Herkesin hayatında zorlu geçirilen dönemler vardır. İş yaşamıyla özel hayatın dengesinin kurulamadığı, başarısızlıkların ya da kötü olayların üst üste geldiği dönemler… Bu dönemlerde ruh halimiz karamsar olur. Problemlerimize yoğunlaşamaz ve sadece çalışmak için çalışır, yaşamak için yaşarız. Problemlerimize odaklanıp çözüm üretmek yerine kendi ruh halimizi düzeltmeye odaklanırız. Lakin yapılması gereken tek şey farklı bir bakış açısı kazanarak, yaşadıklarımıza göz gezdirmektir.
Bakış açısı kazanmak iş yaşamında da etkili bir lider olmamızı sağlar. İnsanın kendi kendine öz eleştiri yapabilmesi, zayıf ve güçlü yönlerini görebilmesi, başarısız olduğu noktaları ve karakteristik özelliklerini, yetenek ve yetkinliklerini keşfedebilmesi için farklı bakış açılarına ihtiyaç vardır. Eğer başarılı, etkili ve verimli biri olunmak isteniyorsa, insanın belirli dönemlerde kendisini farklı bakış açılarıyla sınaması gerekir.
Öncelikle, unutulmamalıdır ki herkesin belli zamanlarda küçük ya da büyük sorunları olur. Bu sorunlar insanın ruh halini olumsuz bir şekilde etkiler. Bu nedenle birey kendisini mutsuz, huzursuz, endişeli ve tedirgin hissedebilir. Bu kişi çalışanlarınız arasında da olabilir, takım arkadaşınız da, patronunuz da. Bu hayatta herkesin kendisini motive etme şekli farklı olduğu gibi üzüntüsü de farklıdır. Kiminin hayal ettiği yaşama sahip olsanız da hiçbir şey göründüğü gibi olmayabilir.
İnsanın ruhsal alanda canını en çok gerçekler acıtır. Gerçeklerle yüzleşmek sizlere zor gelebilir. Daima doğru, net ve gerçek olanla kendinizi yüzleştirmeye alıştırırsanız, bir süre sonra beyniniz bu acıya tepki vermemeye alışır. Şöyle düşünün, büyüdükçe hayatın bir gün sona ereceğine olan inancınız artar. İnsan doğar, yaşar, ürer ve ölür. Ölüm, kaçınılmaz bir sondur. İlk kaybınız sizi yaralayacaktır. Fakat bir sonraki kayıplar, ölümün varlığını bildiğiniz için ilki kadar acıtmayacaktır. İş yaşamında da elde edilen başarısızlıklar bu şekildedir. İlk başarısızlığını hiçbir zaman unutmazsınız, üzülürsünüz. Fakat bir sonrakiler için kendinizi çözüm yolu bulmaya odaklarsınız. Eğer her seferinde ilk başarısızlığınız gibi tepki vermeye kalkarsanız, iş yaşamında başarılı olmanız zor olacaktır.

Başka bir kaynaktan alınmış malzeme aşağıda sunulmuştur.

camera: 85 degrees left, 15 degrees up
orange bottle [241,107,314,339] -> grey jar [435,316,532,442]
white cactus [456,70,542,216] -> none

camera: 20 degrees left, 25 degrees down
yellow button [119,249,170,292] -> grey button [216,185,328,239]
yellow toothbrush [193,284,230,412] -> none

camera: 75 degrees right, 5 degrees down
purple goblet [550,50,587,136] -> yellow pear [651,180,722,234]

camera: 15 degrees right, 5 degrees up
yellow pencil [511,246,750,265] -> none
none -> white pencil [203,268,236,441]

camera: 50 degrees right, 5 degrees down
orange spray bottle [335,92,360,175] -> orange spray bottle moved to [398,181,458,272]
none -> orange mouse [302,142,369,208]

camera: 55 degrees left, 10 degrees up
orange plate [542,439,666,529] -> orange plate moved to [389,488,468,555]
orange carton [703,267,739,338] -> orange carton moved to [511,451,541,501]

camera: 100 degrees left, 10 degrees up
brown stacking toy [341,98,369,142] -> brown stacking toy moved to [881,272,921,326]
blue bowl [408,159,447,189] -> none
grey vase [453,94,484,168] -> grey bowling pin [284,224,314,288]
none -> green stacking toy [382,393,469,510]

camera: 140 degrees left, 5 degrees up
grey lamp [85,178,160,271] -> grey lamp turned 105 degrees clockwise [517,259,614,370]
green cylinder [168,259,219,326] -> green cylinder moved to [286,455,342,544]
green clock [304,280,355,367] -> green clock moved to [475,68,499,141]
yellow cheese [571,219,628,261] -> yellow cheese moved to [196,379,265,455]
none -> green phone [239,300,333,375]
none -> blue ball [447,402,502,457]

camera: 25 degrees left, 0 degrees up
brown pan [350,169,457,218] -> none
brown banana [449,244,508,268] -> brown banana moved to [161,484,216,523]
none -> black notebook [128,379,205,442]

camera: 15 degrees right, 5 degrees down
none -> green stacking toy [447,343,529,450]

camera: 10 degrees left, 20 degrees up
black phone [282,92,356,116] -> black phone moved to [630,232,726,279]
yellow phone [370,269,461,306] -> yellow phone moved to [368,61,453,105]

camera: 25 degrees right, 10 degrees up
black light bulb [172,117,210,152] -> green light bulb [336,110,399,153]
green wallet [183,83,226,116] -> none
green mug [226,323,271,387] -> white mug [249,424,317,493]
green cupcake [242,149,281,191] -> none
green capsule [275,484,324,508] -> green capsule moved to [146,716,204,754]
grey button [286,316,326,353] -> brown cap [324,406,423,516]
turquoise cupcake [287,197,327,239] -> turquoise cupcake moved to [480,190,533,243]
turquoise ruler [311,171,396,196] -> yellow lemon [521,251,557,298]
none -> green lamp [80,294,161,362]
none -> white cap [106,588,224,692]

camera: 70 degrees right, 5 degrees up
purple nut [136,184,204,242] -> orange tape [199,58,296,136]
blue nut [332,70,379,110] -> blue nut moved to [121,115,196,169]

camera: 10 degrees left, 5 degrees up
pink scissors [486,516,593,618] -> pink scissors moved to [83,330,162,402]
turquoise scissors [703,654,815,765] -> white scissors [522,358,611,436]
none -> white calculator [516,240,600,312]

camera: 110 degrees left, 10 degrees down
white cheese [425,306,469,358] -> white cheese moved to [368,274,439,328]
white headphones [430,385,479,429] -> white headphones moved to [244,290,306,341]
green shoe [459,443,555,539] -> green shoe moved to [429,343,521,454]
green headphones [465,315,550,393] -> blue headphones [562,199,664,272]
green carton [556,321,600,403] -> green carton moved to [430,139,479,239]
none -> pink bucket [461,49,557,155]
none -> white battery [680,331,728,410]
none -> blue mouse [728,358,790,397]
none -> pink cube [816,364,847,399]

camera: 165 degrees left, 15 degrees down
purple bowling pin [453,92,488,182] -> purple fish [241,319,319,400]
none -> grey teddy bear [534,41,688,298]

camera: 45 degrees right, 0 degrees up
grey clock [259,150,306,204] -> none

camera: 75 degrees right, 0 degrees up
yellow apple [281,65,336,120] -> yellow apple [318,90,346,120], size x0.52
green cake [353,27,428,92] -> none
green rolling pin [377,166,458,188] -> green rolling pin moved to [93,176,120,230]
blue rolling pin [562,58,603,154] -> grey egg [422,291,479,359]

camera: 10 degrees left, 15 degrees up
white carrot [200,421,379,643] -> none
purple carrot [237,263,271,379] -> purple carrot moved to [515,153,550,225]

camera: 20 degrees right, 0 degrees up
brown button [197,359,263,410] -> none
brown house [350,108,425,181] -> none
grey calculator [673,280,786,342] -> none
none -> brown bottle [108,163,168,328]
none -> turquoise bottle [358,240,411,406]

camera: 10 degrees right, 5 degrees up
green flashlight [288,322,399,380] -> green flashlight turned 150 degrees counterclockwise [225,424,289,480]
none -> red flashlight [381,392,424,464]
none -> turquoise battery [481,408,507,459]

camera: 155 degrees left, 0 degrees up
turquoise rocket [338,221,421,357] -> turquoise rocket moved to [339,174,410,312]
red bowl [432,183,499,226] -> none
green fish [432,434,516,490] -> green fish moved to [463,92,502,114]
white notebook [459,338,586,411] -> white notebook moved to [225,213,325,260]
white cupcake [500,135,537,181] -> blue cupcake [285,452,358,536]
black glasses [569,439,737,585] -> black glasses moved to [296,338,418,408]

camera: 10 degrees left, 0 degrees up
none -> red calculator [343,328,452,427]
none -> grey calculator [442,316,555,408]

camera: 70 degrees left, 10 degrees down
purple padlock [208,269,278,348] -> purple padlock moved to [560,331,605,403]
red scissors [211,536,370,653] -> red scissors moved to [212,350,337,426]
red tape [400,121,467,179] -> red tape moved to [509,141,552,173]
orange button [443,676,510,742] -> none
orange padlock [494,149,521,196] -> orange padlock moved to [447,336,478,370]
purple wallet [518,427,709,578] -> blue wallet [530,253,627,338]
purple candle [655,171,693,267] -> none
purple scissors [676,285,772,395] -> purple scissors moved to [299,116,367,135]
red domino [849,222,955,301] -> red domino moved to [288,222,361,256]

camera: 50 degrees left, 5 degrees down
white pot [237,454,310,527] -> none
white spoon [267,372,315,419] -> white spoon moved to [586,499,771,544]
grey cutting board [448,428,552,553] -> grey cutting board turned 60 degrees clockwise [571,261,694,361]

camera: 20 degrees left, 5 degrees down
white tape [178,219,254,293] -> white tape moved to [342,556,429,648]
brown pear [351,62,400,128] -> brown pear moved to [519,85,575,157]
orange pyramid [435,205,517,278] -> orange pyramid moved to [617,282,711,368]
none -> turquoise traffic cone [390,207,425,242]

İkinci olarak her inişin bir çıkışı her çıkışın da bir inişin olduğunu daima kendinize hatırlatmanız olacaktır. Bu bakış açısına sahip olmanız, karşılaştığınız zorluklar karşısında daha mücadeleci olmanızı sağlar. Karar alırken, doğru ve stratejik karar alabilmeniz için gereklidir. Kendinizi kötü hissettiğiniz her an, bu zamanın geçeceğini, mutlu olacağınız günlerin yakın olduğunu düşünmelisiniz. Çünkü her üzüntünün ardından mutlaka mutlu olacağınız bir olay yaşarsınız.
Eğer kendinizi kötü hissettiğiniz anlarda kendinize acımaya ve üzülmeye devam ederseniz, hiçbir şey elde edemezsiniz. Elde edeceğiniz tek şey, üzüldüğünüz zaman olacaktır. Oysa bu zamanı daha verimli kullanmak tamamen sizin elinizdedir. Negatif duygularınızı bir kenara bırakarak kendinize, “Neden bu olayı yaşadım? Bu olayı yaşamama ben mi sebep oldum? Bu olayı nasıl çözebilirim?” şeklinde sorular yöneltmeyi denemelisiniz. “Bu işi başaramam.”, “Bu işi başarma konusunda benden daha kötüsü olamaz.” şeklinde konuşmalar yapmanız, daha da başarısız olmanıza sebep olur. Oysa başarısızlık yerine nerede hata ya da eksik yaptığınızı keşfetmeye çalışmalısınız.